Task to complete: Start with the first line of the records below. Output each line exactly, ending with the one that contains "Inventory Management".

Task material:
-----

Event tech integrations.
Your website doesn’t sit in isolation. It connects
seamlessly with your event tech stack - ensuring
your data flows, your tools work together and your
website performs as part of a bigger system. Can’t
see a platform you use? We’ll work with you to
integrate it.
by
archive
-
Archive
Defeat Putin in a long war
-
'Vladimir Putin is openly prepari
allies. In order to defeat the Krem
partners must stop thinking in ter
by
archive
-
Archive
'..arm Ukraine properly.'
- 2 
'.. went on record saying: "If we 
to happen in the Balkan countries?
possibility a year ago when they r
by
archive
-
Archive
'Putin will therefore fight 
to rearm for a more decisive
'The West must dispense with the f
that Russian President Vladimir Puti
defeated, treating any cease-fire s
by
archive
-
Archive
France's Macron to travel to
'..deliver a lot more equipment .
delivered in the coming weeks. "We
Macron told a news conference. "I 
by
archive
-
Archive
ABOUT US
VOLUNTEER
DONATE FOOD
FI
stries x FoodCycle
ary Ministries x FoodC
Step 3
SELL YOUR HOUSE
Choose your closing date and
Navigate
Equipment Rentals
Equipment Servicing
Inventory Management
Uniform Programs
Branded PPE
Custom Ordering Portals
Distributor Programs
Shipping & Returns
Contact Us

-----

Exercise response:
Event tech integrations.
Your website doesn’t sit in isolation. It connects
seamlessly with your event tech stack - ensuring
your data flows, your tools work together and your
website performs as part of a bigger system. Can’t
see a platform you use? We’ll work with you to
integrate it.
by
archive
-
Archive
Defeat Putin in a long war
-
'Vladimir Putin is openly prepari
allies. In order to defeat the Krem
partners must stop thinking in ter
by
archive
-
Archive
'..arm Ukraine properly.'
- 2 
'.. went on record saying: "If we 
to happen in the Balkan countries?
possibility a year ago when they r
by
archive
-
Archive
'Putin will therefore fight 
to rearm for a more decisive
'The West must dispense with the f
that Russian President Vladimir Puti
defeated, treating any cease-fire s
by
archive
-
Archive
France's Macron to travel to
'..deliver a lot more equipment .
delivered in the coming weeks. "We
Macron told a news conference. "I 
by
archive
-
Archive
ABOUT US
VOLUNTEER
DONATE FOOD
FI
stries x FoodCycle
ary Ministries x FoodC
Step 3
SELL YOUR HOUSE
Choose your closing date and
Navigate
Equipment Rentals
Equipment Servicing
Inventory Management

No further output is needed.